任务 1:
根据正文回答下面几个问题:
(a) 一张表包含超过多少个字段时叫胖表?
(b) 第3条用的是哪种数据库的什么子句?
(c) 第1条的查询里,in 后面列出了哪几个部门编号?
• • •
- 使用SQL server的pivot运算符创建交叉报表
- 使用SQLserver的unpivot运算符反转置交叉表报表
- 使用oracle的model子句转换结果集
- 从不固定位置提取字符串的元素
- 求一年包含的天数(oracle的另一种解决方案)
- 搜索字母数字混合的字符串
- 使用oracle把整数转换为二进制数
- 转置已分等级的结果集
- 给两次转置的结果集增加列头
- 在oracle中把标量子查询转化为复合子查询
- 把连续数据分解为行
- 计算相对于总数的百分比
- 从oracle创建csv格式输出
- 找到与模式不匹配的文本(oracle)
- 使用内联视图转换数据
- 测试一个组内是否存在某个值
1.使用SQL server的pivot运算符创建交叉报表
sqlserver:
select [10] as dept_10,
[20] as dept_20,
[30] as dept_30,
[40] as dept_40
from (
select deptno,empno from emp
) driver pivot (
count(driver.empno) for driver.deptno
in ([10],[20],[30],[40])
) as empPivot;
Note:这是sqlserver独有的运算符,第一次遇到,从来没用过
2.使用SQLserver的unpivot运算符反转置交叉表报表
Note:补充一个概念:胖表和瘦表。胖表是一张表中包含超过30个字段,这张表叫胖表。
一张表中包含的字段数少于10个,称这张表为瘦表。还有一种说法,包含转置的结果集也被称为胖表。
sqlserver:
select dname,cnt from (
select [accounting] as accounting,
[sales] as sales,
[research] as research,
[operations] as operations
from (
select d.dname,e.empno from emp e,dept d
where e.deptno=d.deptno
) driver pivot (
count(driver.empno) for driver.dname
in ([accounting],[sales],[research],[operations])
) as empPivot
) new_driver unpivot (
cnt for dname in (accounting,sales,research,operations)
) as un_pivot;
Note:这个是基于上一个案例的逆操作,没用过
3.使用oracle的model子句转换结果集
oracle:
select max(d10) d10,max(d20) d20,max(d30) d30 from (
select d10,d20,d30 from (
select deptno,count(*) cnt from emp group by deptno
) model dimension by (deptno d)
measures(deptno,cnt d10,cnt d20,cnt d30) rules (
d10[any]=case when deptno[cv()]=10 then d10[cv()] else 0 end,
d20[any]=case when deptno[cv()]=20 then d20[cv()] else 0 end,
d30[any]=case when deptno[cv()]=30 then d30[cv()] else 0 end
)
• • •
任务 2:
把清单里的几行照原样重新写出来:从含有“Ben Felix: And then”的那一行开始,写到含有“Cameron Passmore: He”的那一行为止,首尾两行都要写上。
• • •
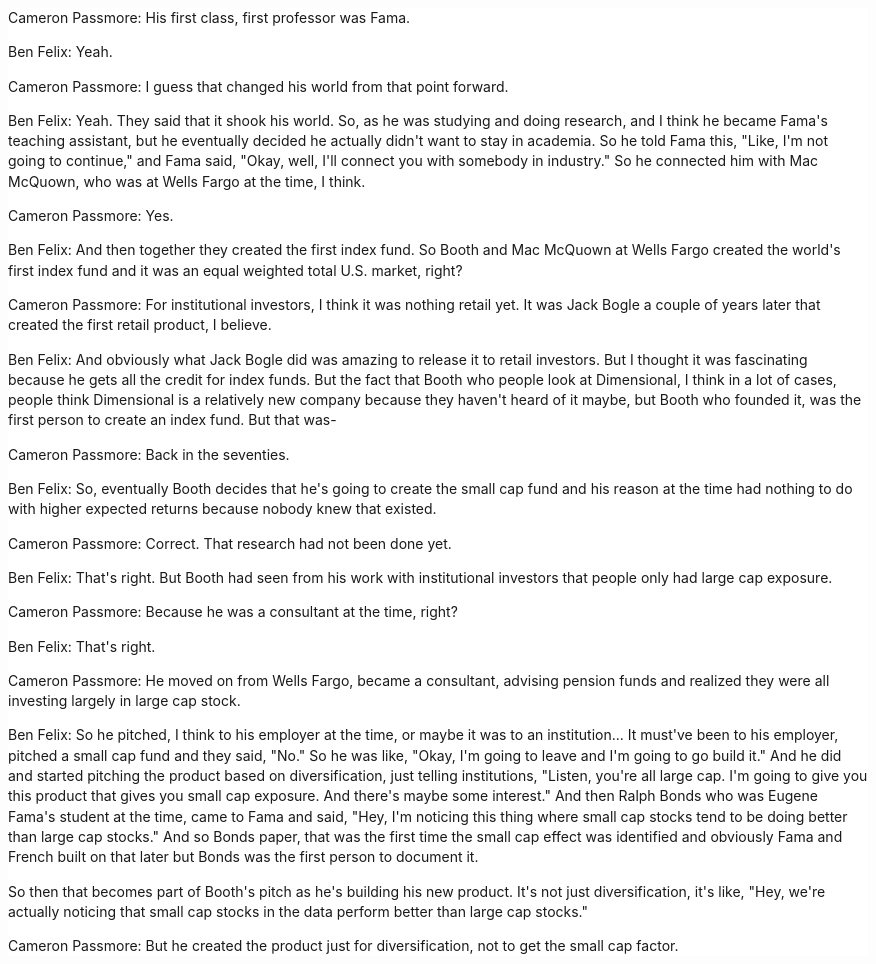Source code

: Cameron Passmore: His first class, first professor was Fama.

Ben Felix: Yeah.

Cameron Passmore: I guess that changed his world from that point forward.

Ben Felix: Yeah. They said that it shook his world. So, as he was studying and doing research, and I think he became Fama's teaching assistant, but he eventually decided he actually didn't want to stay in academia. So he told Fama this, "Like, I'm not going to continue," and Fama said, "Okay, well, I'll connect you with somebody in industry." So he connected him with Mac McQuown, who was at Wells Fargo at the time, I think.

Cameron Passmore: Yes.

Ben Felix: And then together they created the first index fund. So Booth and Mac McQuown at Wells Fargo created the world's first index fund and it was an equal weighted total U.S. market, right?

Cameron Passmore: For institutional investors, I think it was nothing retail yet. It was Jack Bogle a couple of years later that created the first retail product, I believe.

Ben Felix: And obviously what Jack Bogle did was amazing to release it to retail investors. But I thought it was fascinating because he gets all the credit for index funds. But the fact that Booth who people look at Dimensional, I think in a lot of cases, people think Dimensional is a relatively new company because they haven't heard of it maybe, but Booth who founded it, was the first person to create an index fund. But that was-

Cameron Passmore: Back in the seventies.

Ben Felix: So, eventually Booth decides that he's going to create the small cap fund and his reason at the time had nothing to do with higher expected returns because nobody knew that existed.

Cameron Passmore: Correct. That research had not been done yet.

Ben Felix: That's right. But Booth had seen from his work with institutional investors that people only had large cap exposure.

Cameron Passmore: Because he was a consultant at the time, right?

Ben Felix: That's right.

Cameron Passmore: He moved on from Wells Fargo, became a consultant, advising pension funds and realized they were all investing largely in large cap stock.

Ben Felix: So he pitched, I think to his employer at the time, or maybe it was to an institution... It must've been to his employer, pitched a small cap fund and they said, "No." So he was like, "Okay, I'm going to leave and I'm going to go build it." And he did and started pitching the product based on diversification, just telling institutions, "Listen, you're all large cap. I'm going to give you this product that gives you small cap exposure. And there's maybe some interest." And then Ralph Bonds who was Eugene Fama's student at the time, came to Fama and said, "Hey, I'm noticing this thing where small cap stocks tend to be doing better than large cap stocks." And so Bonds paper, that was the first time the small cap effect was identified and obviously Fama and French built on that later but Bonds was the first person to document it.

So then that becomes part of Booth's pitch as he's building his new product. It's not just diversification, it's like, "Hey, we're actually noticing that small cap stocks in the data perform better than large cap stocks."

Cameron Passmore: But he created the product just for diversification, not to get the small cap factor.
• • •
参考答案 1:
(a) 超过30个字段。
(b) oracle的model子句。
(c) 10、20、30、40。

参考答案 2:
Ben Felix: And then together they created the first index fund. So Booth and Mac McQuown at Wells Fargo created the world's first index fund and it was an equal weighted total U.S. market, right?

Cameron Passmore: For institutional investors, I think it was nothing retail yet. It was Jack Bogle a couple of years later that created the first retail product, I believe.

Ben Felix: And obviously what Jack Bogle did was amazing to release it to retail investors. But I thought it was fascinating because he gets all the credit for index funds. But the fact that Booth who people look at Dimensional, I think in a lot of cases, people think Dimensional is a relatively new company because they haven't heard of it maybe, but Booth who founded it, was the first person to create an index fund. But that was-

Cameron Passmore: Back in the seventies.

Ben Felix: So, eventually Booth decides that he's going to create the small cap fund and his reason at the time had nothing to do with higher expected returns because nobody knew that existed.

Cameron Passmore: Correct. That research had not been done yet.

Ben Felix: That's right. But Booth had seen from his work with institutional investors that people only had large cap exposure.

Cameron Passmore: Because he was a consultant at the time, right?

Ben Felix: That's right.

Cameron Passmore: He moved on from Wells Fargo, became a consultant, advising pension funds and realized they were all investing largely in large cap stock.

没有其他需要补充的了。